Items from a data source:
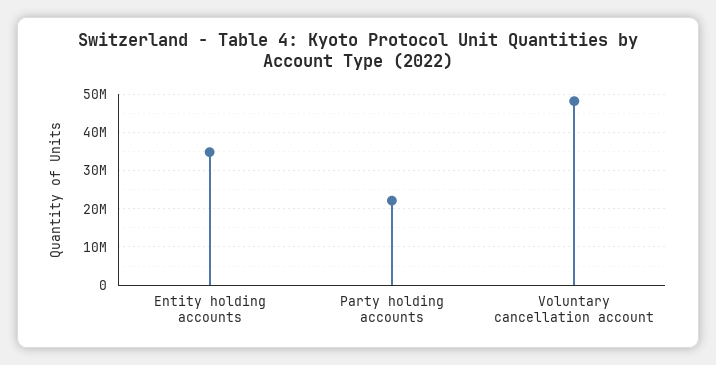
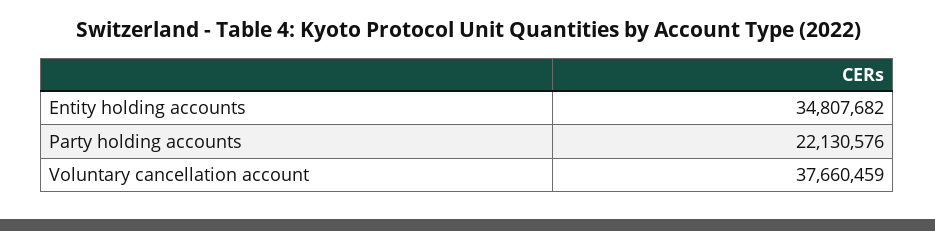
  {
    "Entity holding accounts": 34807682,
    "Party holding accounts": 22130576,
-   "Voluntary cancellation account": 48000000
+   "Voluntary cancellation account": 37660459
  }

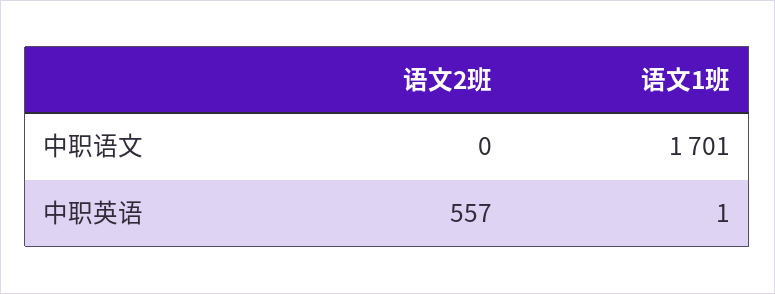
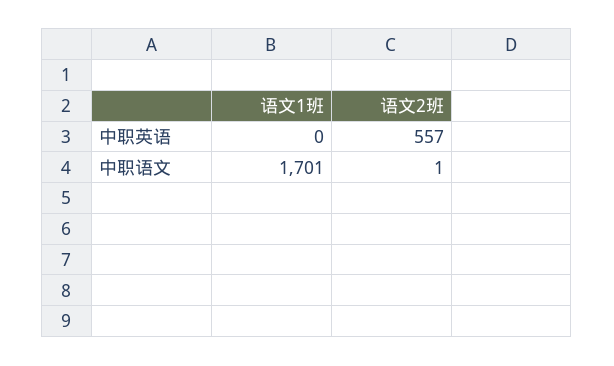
  {
    "语文2班": {
-     "中职语文": 0,
+     "中职语文": 1,
      "中职英语": 557
    },
    "语文1班": {
      "中职语文": 1701,
-     "中职英语": 1
+     "中职英语": 0
    }
  }

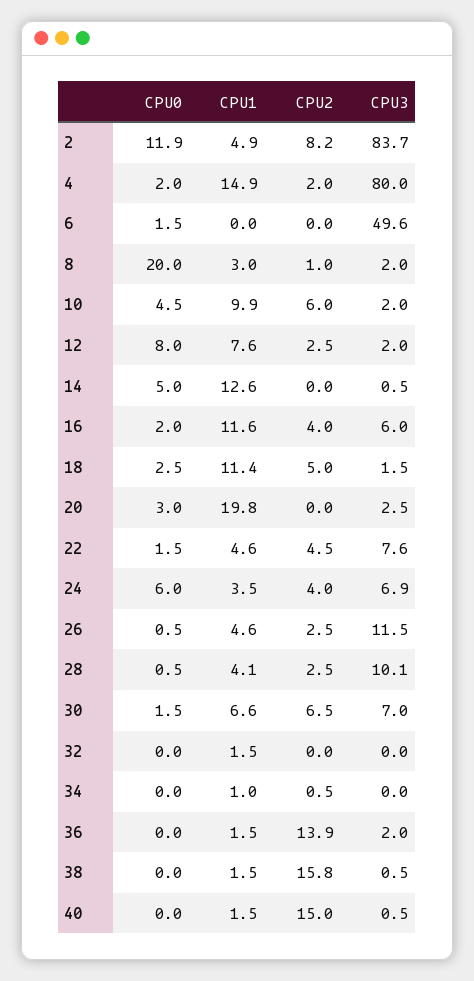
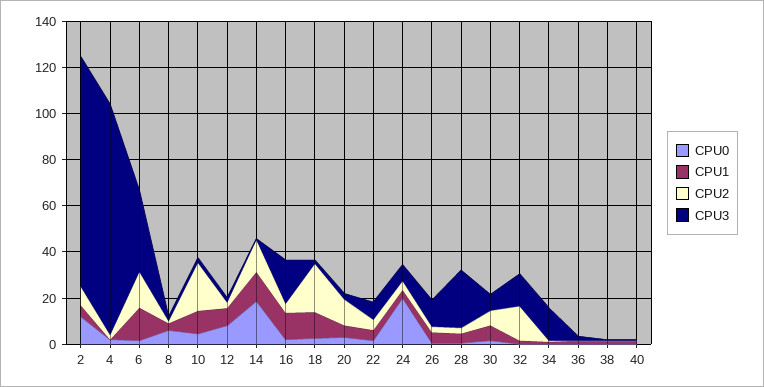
  {
    "CPU0": {
      "2": 11.9,
      "4": 2,
      "6": 1.5,
-     "8": 20,
+     "8": 5,
      "10": 4.5,
      "12": 8,
-     "14": 5,
+     "14": 20,
      "16": 2,
      "18": 2.5,
      "20": 3,
      "22": 1.5,
-     "24": 6,
+     "24": 20,
      "26": 0.5,
      "28": 0.5,
      "30": 1.5,
      "32": 0,
      "34": 0,
      "36": 0,
      "38": 0,
      "40": 0
    },
    "CPU1": {
      "2": 4.9,
-     "4": 14.9,
+     "4": 0,
-     "6": 0,
+     "6": 15,
      "8": 3,
      "10": 9.9,
      "12": 7.6,
      "14": 12.6,
      "16": 11.6,
      "18": 11.4,
-     "20": 19.8,
+     "20": 5,
      "22": 4.6,
      "24": 3.5,
      "26": 4.6,
      "28": 4.1,
      "30": 6.6,
      "32": 1.5,
      "34": 1,
      "36": 1.5,
      "38": 1.5,
      "40": 1.5
    },
    "CPU2": {
      "2": 8.2,
      "4": 2,
-     "6": 0,
+     "6": 15,
      "8": 1,
-     "10": 6,
+     "10": 20,
      "12": 2.5,
-     "14": 0,
+     "14": 15,
      "16": 4,
-     "18": 5,
+     "18": 20,
-     "20": 0,
+     "20": 10,
      "22": 4.5,
      "24": 4,
      "26": 2.5,
      "28": 2.5,
      "30": 6.5,
-     "32": 0,
+     "32": 15,
      "34": 0.5,
-     "36": 13.9,
+     "36": 0,
-     "38": 15.8,
+     "38": 0,
-     "40": 15
+     "40": 0
    },
    "CPU3": {
-     "2": 83.7,
+     "2": 100,
-     "4": 80,
+     "4": 100,
-     "6": 49.6,
+     "6": 35,
      "8": 2,
      "10": 2,
      "12": 2,
      "14": 0.5,
-     "16": 6,
+     "16": 20,
      "18": 1.5,
      "20": 2.5,
      "22": 7.6,
      "24": 6.9,
      "26": 11.5,
-     "28": 10.1,
+     "28": 25,
      "30": 7,
-     "32": 0,
+     "32": 15,
-     "34": 0,
+     "34": 15,
      "36": 2,
      "38": 0.5,
      "40": 0.5
    }
  }

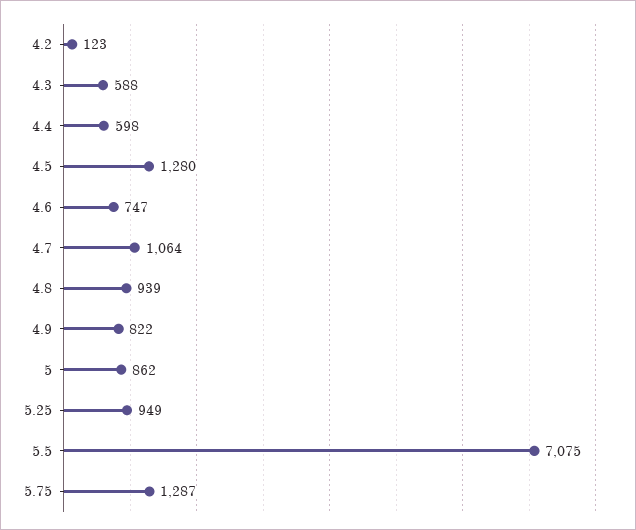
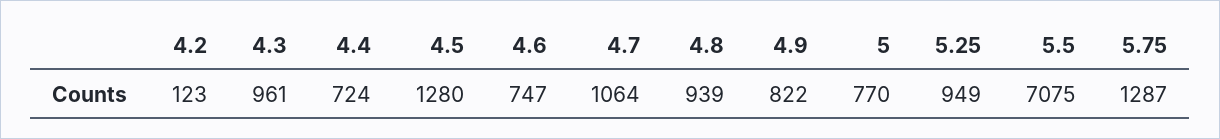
  {
    "4.2": 123,
-   "4.3": 588,
+   "4.3": 961,
-   "4.4": 598,
+   "4.4": 724,
    "4.5": 1280,
    "4.6": 747,
    "4.7": 1064,
    "4.8": 939,
    "4.9": 822,
-   "5": 862,
+   "5": 770,
    "5.25": 949,
    "5.5": 7075,
    "5.75": 1287
  }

### About this exercise
Retype all records exactly as shown above, images excluded.

### Exercise answer
  {
    "Entity holding accounts": 34807682,
    "Party holding accounts": 22130576,
-   "Voluntary cancellation account": 48000000
+   "Voluntary cancellation account": 37660459
  }

  {
    "语文2班": {
-     "中职语文": 0,
+     "中职语文": 1,
      "中职英语": 557
    },
    "语文1班": {
      "中职语文": 1701,
-     "中职英语": 1
+     "中职英语": 0
    }
  }

  {
    "CPU0": {
      "2": 11.9,
      "4": 2,
      "6": 1.5,
-     "8": 20,
+     "8": 5,
      "10": 4.5,
      "12": 8,
-     "14": 5,
+     "14": 20,
      "16": 2,
      "18": 2.5,
      "20": 3,
      "22": 1.5,
-     "24": 6,
+     "24": 20,
      "26": 0.5,
      "28": 0.5,
      "30": 1.5,
      "32": 0,
      "34": 0,
      "36": 0,
      "38": 0,
      "40": 0
    },
    "CPU1": {
      "2": 4.9,
-     "4": 14.9,
+     "4": 0,
-     "6": 0,
+     "6": 15,
      "8": 3,
      "10": 9.9,
      "12": 7.6,
      "14": 12.6,
      "16": 11.6,
      "18": 11.4,
-     "20": 19.8,
+     "20": 5,
      "22": 4.6,
      "24": 3.5,
      "26": 4.6,
      "28": 4.1,
      "30": 6.6,
      "32": 1.5,
      "34": 1,
      "36": 1.5,
      "38": 1.5,
      "40": 1.5
    },
    "CPU2": {
      "2": 8.2,
      "4": 2,
-     "6": 0,
+     "6": 15,
      "8": 1,
-     "10": 6,
+     "10": 20,
      "12": 2.5,
-     "14": 0,
+     "14": 15,
      "16": 4,
-     "18": 5,
+     "18": 20,
-     "20": 0,
+     "20": 10,
      "22": 4.5,
      "24": 4,
      "26": 2.5,
      "28": 2.5,
      "30": 6.5,
-     "32": 0,
+     "32": 15,
      "34": 0.5,
-     "36": 13.9,
+     "36": 0,
-     "38": 15.8,
+     "38": 0,
-     "40": 15
+     "40": 0
    },
    "CPU3": {
-     "2": 83.7,
+     "2": 100,
-     "4": 80,
+     "4": 100,
-     "6": 49.6,
+     "6": 35,
      "8": 2,
      "10": 2,
      "12": 2,
      "14": 0.5,
-     "16": 6,
+     "16": 20,
      "18": 1.5,
      "20": 2.5,
      "22": 7.6,
      "24": 6.9,
      "26": 11.5,
-     "28": 10.1,
+     "28": 25,
      "30": 7,
-     "32": 0,
+     "32": 15,
-     "34": 0,
+     "34": 15,
      "36": 2,
      "38": 0.5,
      "40": 0.5
    }
  }

  {
    "4.2": 123,
-   "4.3": 588,
+   "4.3": 961,
-   "4.4": 598,
+   "4.4": 724,
    "4.5": 1280,
    "4.6": 747,
    "4.7": 1064,
    "4.8": 939,
    "4.9": 822,
-   "5": 862,
+   "5": 770,
    "5.25": 949,
    "5.5": 7075,
    "5.75": 1287
  }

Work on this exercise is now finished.